Photograph and signatures of the famous Gaiety foursome: Farren, Terry, Vaughan and Royce (standing) in The Forty Thieves at the Gaiety (1880–81)

'Teddy' Royce became a star at John Hollingshead's Gaiety Theatre in London along with Nellie Farren, Edward O'Connor Terry and Kate Vaughan at a time when the theatre was specialising in Victorian burlesque. Here among other roles he played Don Jose in Henry James Byron's Little Don Cesar de Bazan (1876); Count Arnheim in The Bohemian G-yurl and the Unapproachable Pole (1877); Hassarac in The Forty Thieves (1880–81), and was part of the quartette in the Gaiety's burlesque pantomime Aladdin; or, the Sacred Lamp over Christmas 1881–82.

==Later years==
Owing to ill-health Royce ceased acting in 1882 but had recovered sufficiently by early 1886 to join May Fortescue's London company in a tour of W. S. Gilbert's Gretchen, among other plays. Later in 1886 he went to Australia to play in comedies, burlesques, dramas and pantomime, taking his family with him and remaining there until 1892, touring with the Brough-Boucicault London Gaiety Company, under engagement to Williamson, Garner and Musgrove.

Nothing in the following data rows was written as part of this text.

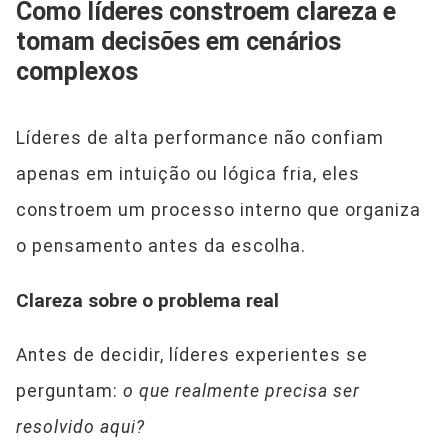
Como líderes constroem clareza e
tomam decisões em cenários
complexos
Líderes de alta performance não confiam
apenas em intuição ou lógica fria, eles
constroem um processo interno que organiza
o pensamento antes da escolha.
Clareza sobre o problema real
Antes de decidir, líderes experientes se
perguntam:
o que realmente precisa ser
resolvido aqui?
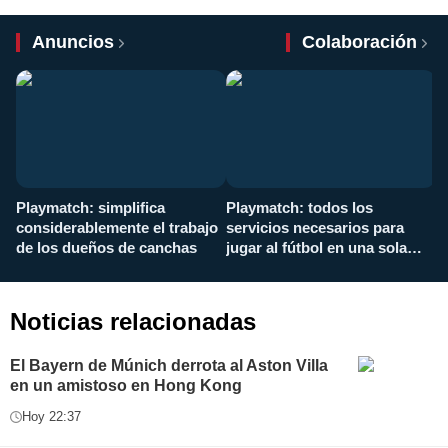
Anuncios
Colaboración
Playmatch: simplifica
Playmatch: todos los
¿
considerablemente el trabajo
servicios necesarios para
d
de los dueños de canchas
jugar al fútbol en una sola
c
aplicación
i
Noticias relacionadas
El Bayern de Múnich derrota al Aston Villa
en un amistoso en Hong Kong
Hoy 22:37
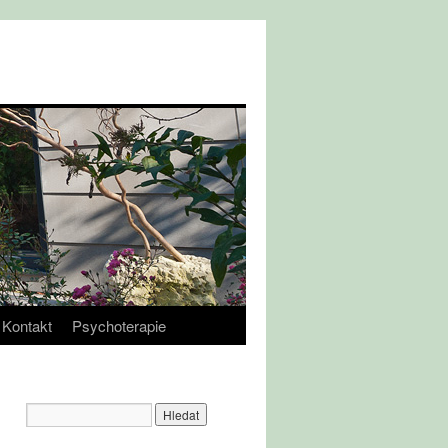
Kontakt
Psychoterapie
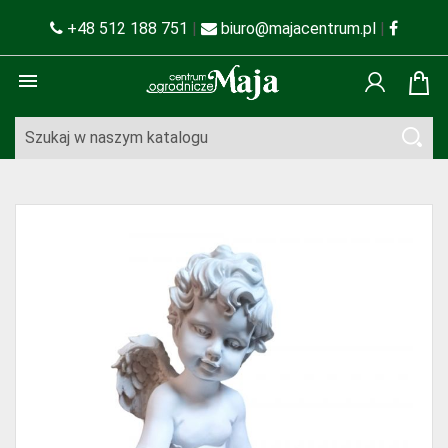
+48 512 188 751
|
biuro@majacentrum.pl
|

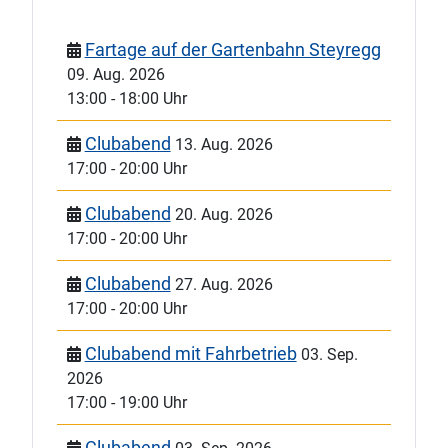
Fartage auf der Gartenbahn Steyregg
09. Aug. 2026
13:00
-
18:00 Uhr
Clubabend
13. Aug. 2026
17:00
-
20:00 Uhr
Clubabend
20. Aug. 2026
17:00
-
20:00 Uhr
Clubabend
27. Aug. 2026
17:00
-
20:00 Uhr
Clubabend mit Fahrbetrieb
03. Sep.
2026
17:00
-
19:00 Uhr
Clubabend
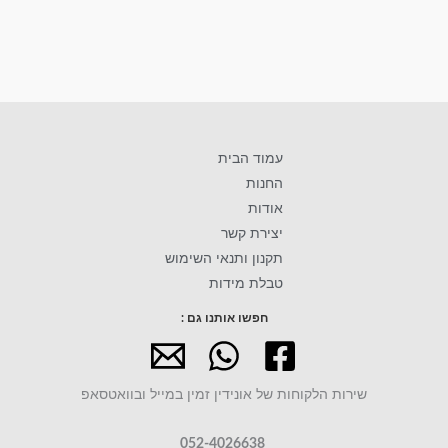
עמוד הבית
החנות
אודות
יצירת קשר
תקנון ותנאי השימוש
טבלת מידות
חפשו אותנו גם :
שירות הלקוחות של אונידין זמין במייל ובוואטסאפ
052-4026638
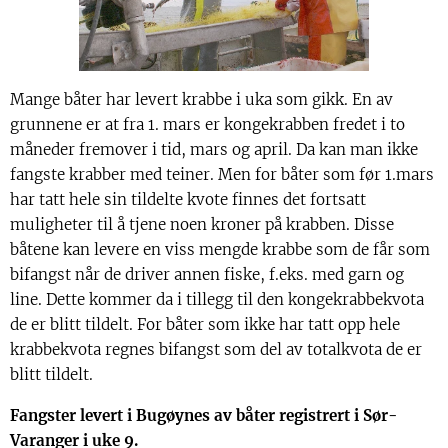
Mange båter har levert krabbe i uka som gikk. En av
grunnene er at fra 1. mars er kongekrabben fredet i to
måneder fremover i tid, mars og april. Da kan man ikke
fangste krabber med teiner. Men for båter som før 1.mars
har tatt hele sin tildelte kvote finnes det fortsatt
muligheter til å tjene noen kroner på krabben. Disse
båtene kan levere en viss mengde krabbe som de får som
bifangst når de driver annen fiske, f.eks. med garn og
line. Dette kommer da i tillegg til den kongekrabbekvota
de er blitt tildelt. For båter som ikke har tatt opp hele
krabbekvota regnes bifangst som del av totalkvota de er
blitt tildelt.
Fangster levert i Bugøynes av båter registrert i Sør-
Varanger i uke 9.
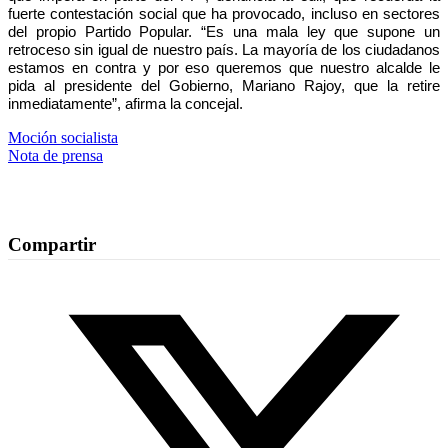
fuerte contestación social que ha provocado, incluso en sectores
del propio Partido Popular. “Es una mala ley que supone un
retroceso sin igual de nuestro país. La mayoría de los ciudadanos
estamos en contra y por eso queremos que nuestro alcalde le
pida al presidente del Gobierno, Mariano Rajoy, que la retire
inmediatamente”, afirma la concejal.
Moción socialista
Nota de prensa
Compartir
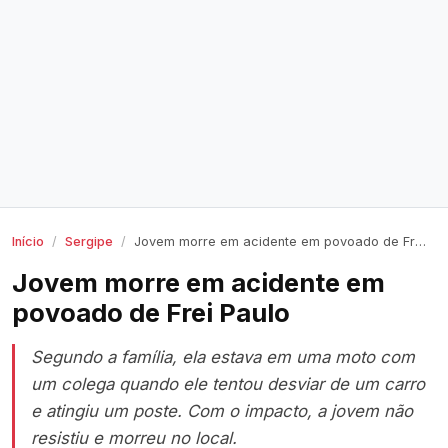
Início
Sergipe
Jovem morre em acidente em povoado de Frei Paulo
Jovem morre em acidente em
povoado de Frei Paulo
Segundo a família, ela estava em uma moto com
um colega quando ele tentou desviar de um carro
e atingiu um poste. Com o impacto, a jovem não
resistiu e morreu no local.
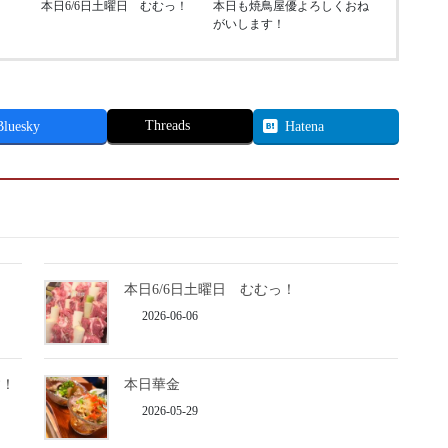
本日6/6日土曜日 むむっ！
本日も焼鳥屋優よろしくおね
がいします！
Threads
Bluesky
Hatena
本日6/6日土曜日 むむっ！
2026-06-06
す！
本日華金
2026-05-29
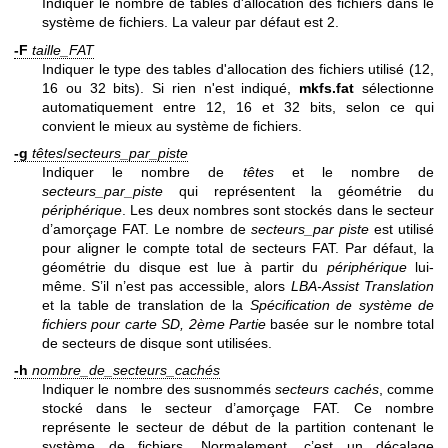
Indiquer le nombre de tables d'allocation des fichiers dans le
système de fichiers. La valeur par défaut est 2.
-F
taille_FAT
Indiquer le type des tables d'allocation des fichiers utilisé (12,
16 ou 32 bits). Si rien n'est indiqué,
mkfs.fat
sélectionne
automatiquement entre 12, 16 et 32 bits, selon ce qui
convient le mieux au système de fichiers.
-g
têtes
/
secteurs_par_piste
Indiquer le nombre de
têtes
et le nombre de
secteurs_par_piste
qui représentent la géométrie du
périphérique
. Les deux nombres sont stockés dans le secteur
d’amorçage FAT. Le nombre de
secteurs_par piste
est utilisé
pour aligner le compte total de secteurs FAT. Par défaut, la
géométrie du disque est lue à partir du
périphérique
lui-
même. S’il n’est pas accessible, alors
LBA-Assist Translation
et la table de translation de la
Spécification de système de
fichiers pour carte SD, 2ème Partie
basée sur le nombre total
de secteurs de disque sont utilisées.
-h
nombre_de_secteurs_cachés
Indiquer le nombre des susnommés
secteurs cachés
, comme
stocké dans le secteur d’amorçage FAT. Ce nombre
représente le secteur de début de la partition contenant le
système de fichiers. Normalement, c’est un décalage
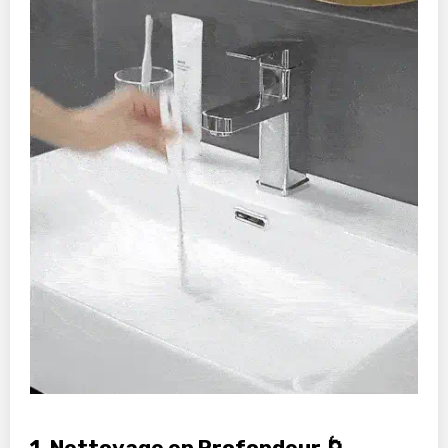
1.
Nettoyage en Profondeur
🌀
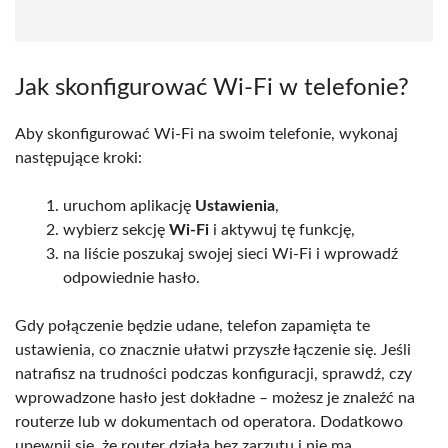
Jak skonfigurować Wi-Fi w telefonie?
Aby skonfigurować Wi-Fi na swoim telefonie, wykonaj
następujące kroki:
uruchom aplikację
Ustawienia
,
wybierz sekcję
Wi-Fi
i aktywuj tę funkcję,
na liście poszukaj swojej sieci Wi-Fi i wprowadź
odpowiednie hasło.
Gdy połączenie będzie udane, telefon zapamięta te
ustawienia, co znacznie ułatwi przyszłe łączenie się. Jeśli
natrafisz na trudności podczas konfiguracji, sprawdź, czy
wprowadzone hasło jest dokładne – możesz je znaleźć na
routerze lub w dokumentach od operatora. Dodatkowo
upewnij się, że router działa bez zarzutu i nie ma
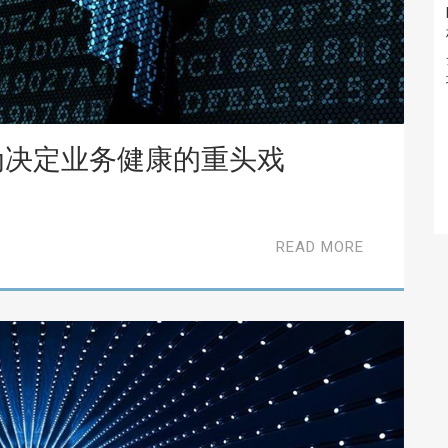
为决定业务健康的重头戏
READ MORE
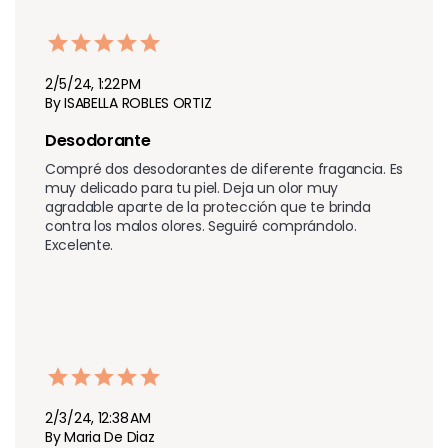
2/5/24, 1:22 PM
By ISABELLA ROBLES ORTIZ
Desodorante
Compré dos desodorantes de diferente fragancia. Es 
muy delicado para tu piel. Deja un olor muy 
agradable aparte de la protección que te brinda 
contra los malos olores. Seguiré comprándolo. 
Excelente.
2/3/24, 12:38 AM
By Maria De Diaz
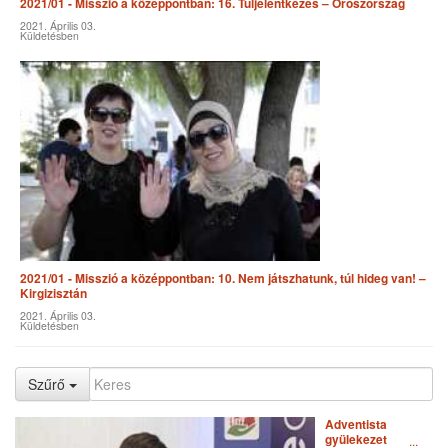
2021/01 - Misszió a középpontban: 16. Túljelentkezés – Oroszország
2021. Április 03.
Küldetésben
2021/01 - Misszió a középpontban: 10. Nem játszhatunk, túl hideg van! –
Kirgizisztán
2021. Április 03.
Küldetésben
Szűrő
Adventista
gyülekezet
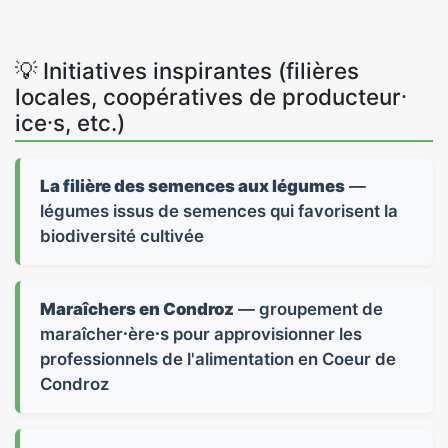
💡 Initiatives inspirantes (filières
locales, coopératives de producteur⸱
ice⸱s, etc.)
La filière des semences aux légumes
—
légumes issus de semences qui favorisent la
biodiversité cultivée
Maraîchers en Condroz
— groupement de
maraîcher⸱ère⸱s pour approvisionner les
professionnels de l'alimentation en Coeur de
Condroz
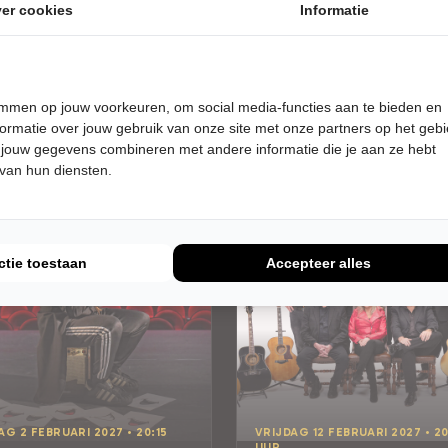
er cookies
Informatie
ALGEMEEN
Laatste Tickets
Tickets
Meer info
Meer info
temmen op jouw voorkeuren, om social media-functies aan te bieden en
ormatie over jouw gebruik van onze site met onze partners op het geb
 jouw gegevens combineren met andere informatie die je aan ze hebt
 van hun diensten.
ctie toestaan
Accepteer alles
AG 2 FEBRUARI 2027 • 20:15
VRIJDAG 12 FEBRUARI 2027 • 20
UUR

The company, after visiting Adelaide and Melbourne first appeared in Sydney on 28 May 1886 at the Theatre Royal in the burlesque Little Jack Sheppard in which his wife Marie Royce appeared as Blueskin. On his return to England in 1892 he began to direct and choreograph, as well as continuing to act, playing Jabez Pasha in Don Juan (1893) at the Gaiety. He took part in the last night performance there in 1903, before its demolition, along with Gaiety stars past and present, including Constance Loseby, Lionel Brough, Richard Temple and Henry Irving. As the last-surviving member of the famous old Gaiety foursome, he stepped forward to acknowledge applause. In 1908 he created the role of Old Jacques in The Belle of Brittany at the Queen's Theatre. In the 1911 Census he is listed as "an actor, out of employment".

Royce died in Wandsworth, London, in 1926 aged 84.